What Should Happen Next?

Relationships between constituents and governmental bodies are often challenging, but need not always be so strained. Different sides to every issue can, and should, find a way to communicate, work together and meet on middle ground when there are disagreements. It takes efforts from both sides, no doubt. Here are some suggestions:

• Listen to other sides of an argument and give yourself time to consider what others say. Then, instead of reacting based on emotion or a perceived attack on your beliefs, you can give a sound, calm, respectful response.

• Understand yourself. Before you take a stand on an issue, consider the things that are driving you to care about that issue. Ask yourself how things in your personal life, professional life, background or fundamental beliefs affect the way you see an issue. Can you understand why others may see an issue in a different way? What is a fair way to come to terms with different beliefs?
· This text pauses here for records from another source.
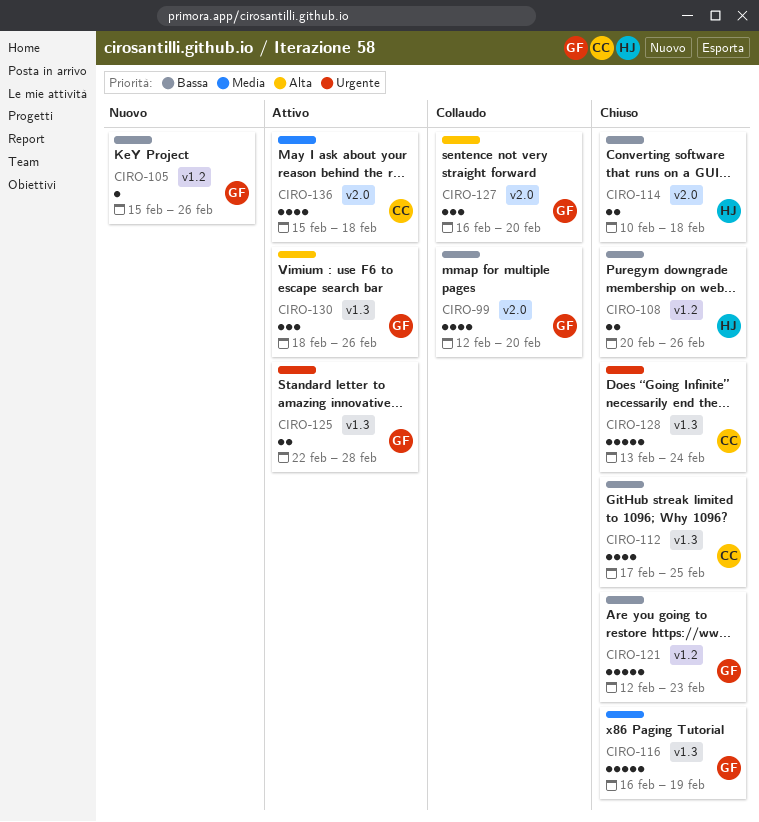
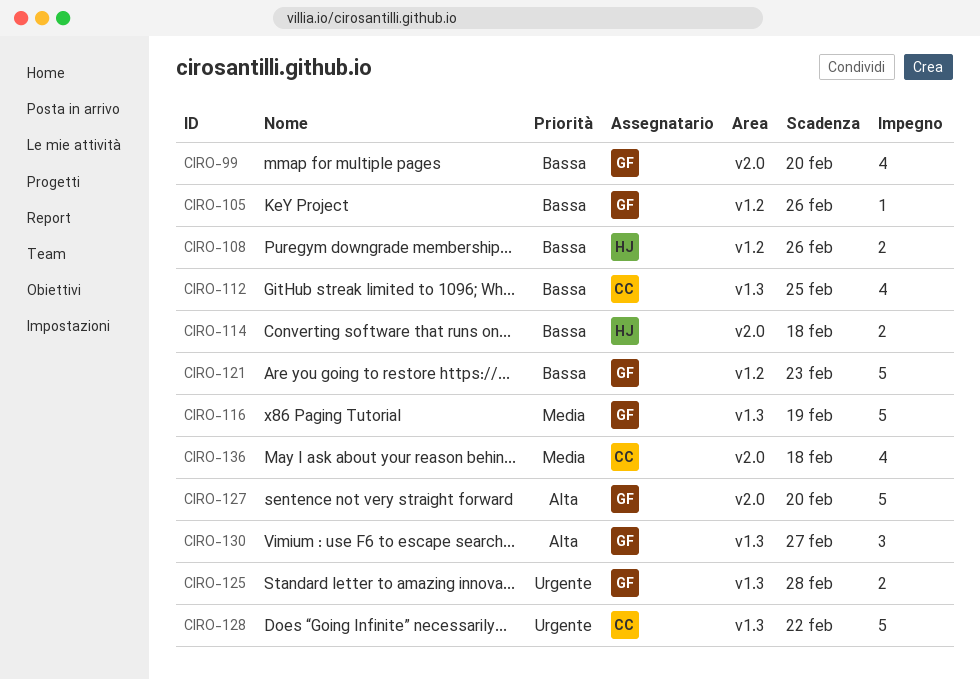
CIRO-127, estimate: 3 -> 5
CIRO-128, due: Feb 24 -> Feb 22
CIRO-130, due: Feb 26 -> Feb 27

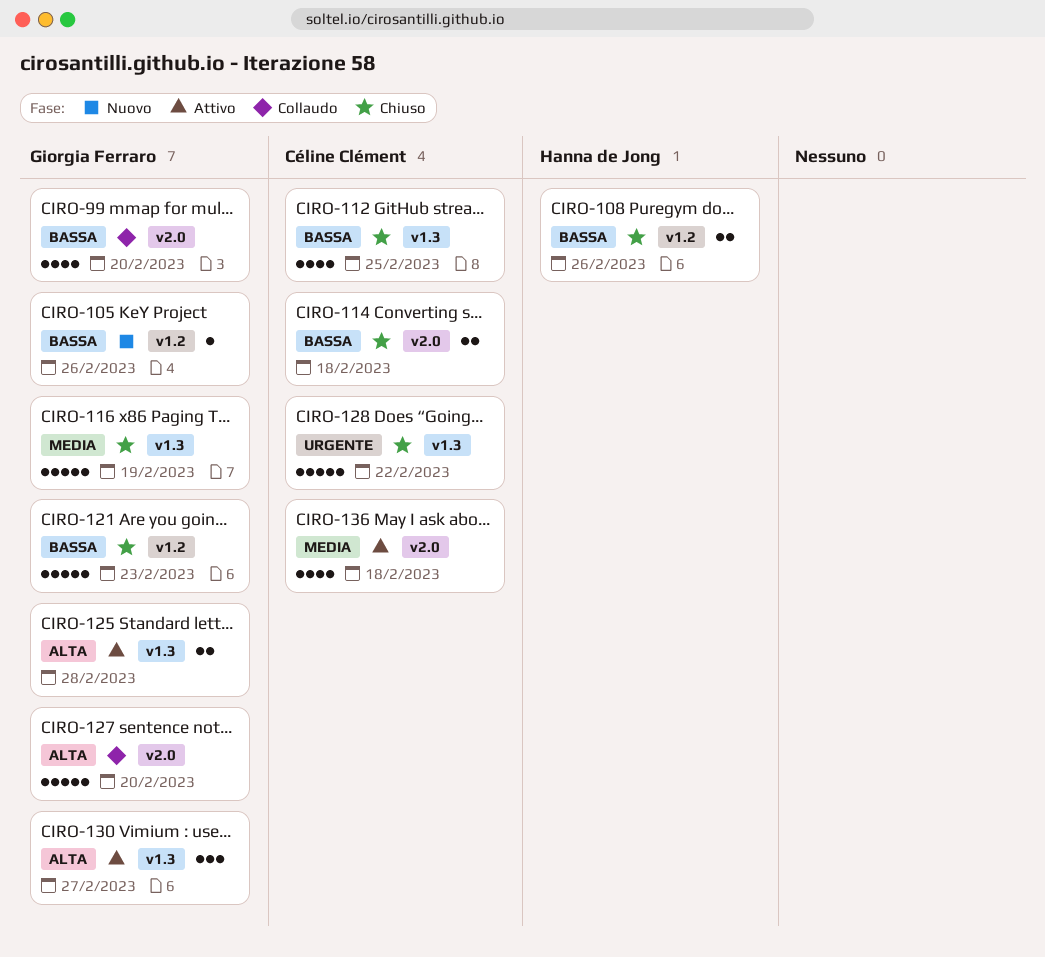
CIRO-114, owner: Hanna de Jong -> Céline Clément
CIRO-125, priority: Urgente -> Alta

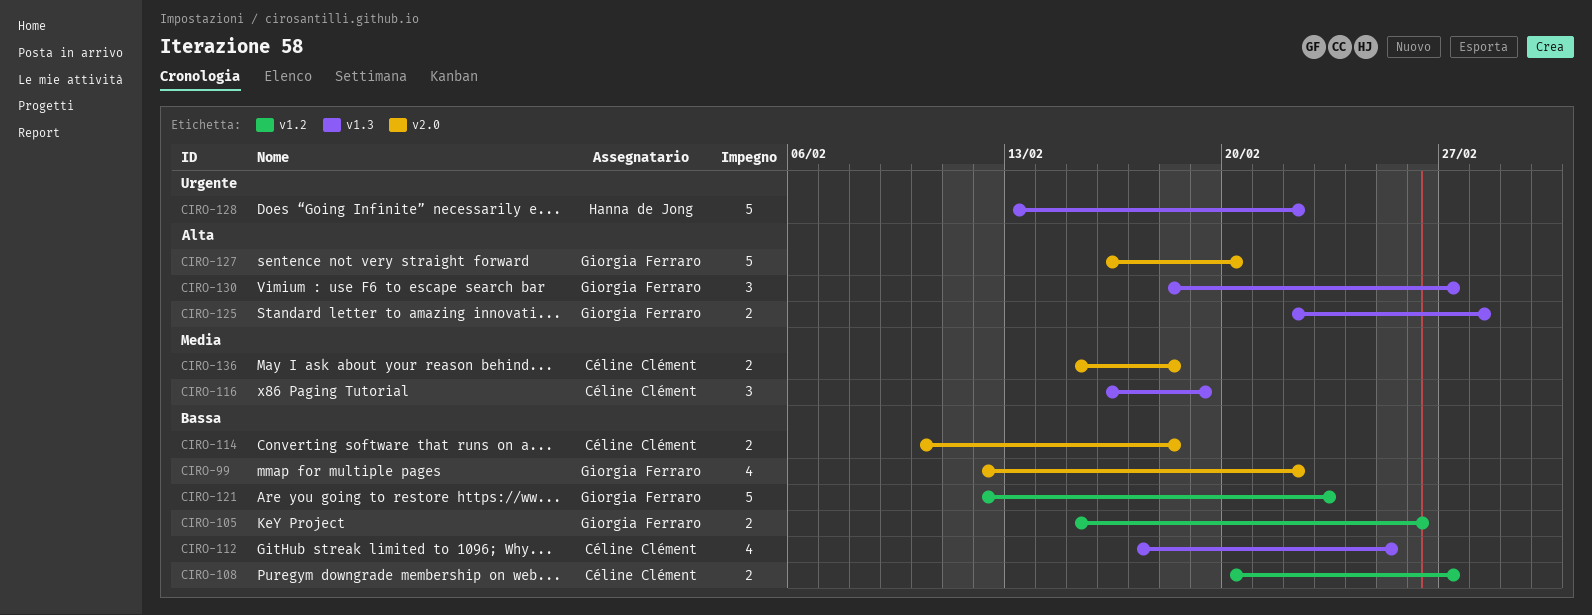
CIRO-99, due: Feb 20 -> Feb 22
CIRO-105, estimate: 1 -> 2
CIRO-108, owner: Hanna de Jong -> Céline Clément
CIRO-108, due: Feb 26 -> Feb 27
CIRO-116, owner: Giorgia Ferraro -> Céline Clément
CIRO-116, estimate: 5 -> 3
CIRO-128, owner: Céline Clément -> Hanna de Jong
CIRO-136, estimate: 4 -> 2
• Acknowledge when those with differing beliefs make compromises, and thank them. Consider making a compromise in return.

Find common ground and build on it. When things get out of hand, take a step back and decide what things you and the other parties agree on. What are the best ways to enhance the things you both support?

• Avoid personal attacks. Sending raging emails, for example, does nothing but widen gaps between groups.

• Attend committee meetings. This was Mercier’s idea – attend committee meetings and get your ideas on the table at the ground level. Board meetings are typically the last step in the process, and you’re less likely to affect change at that point. Since committee meetings are typically smaller, you may have more opportunity for conversation with the committee members.

• Address public input practices. The Liberty Grove Town Board discussed how they want to handle future public input before the “stand-in” at the Oct. 2 meeting. While they ultimately made no changes to the procedure, they discussed ideas to make it go smoother. These ideas should be given more consideration.

Supervisor Nancy Goss suggested increasing individual public input time from just three minutes to three to five minutes, and supervisor Frank Forkert suggested not allowing individuals to address the board more than once on the same issue. Others said board supervisors should have an egg timer on hand to help them keep track of everyone who addresses the board.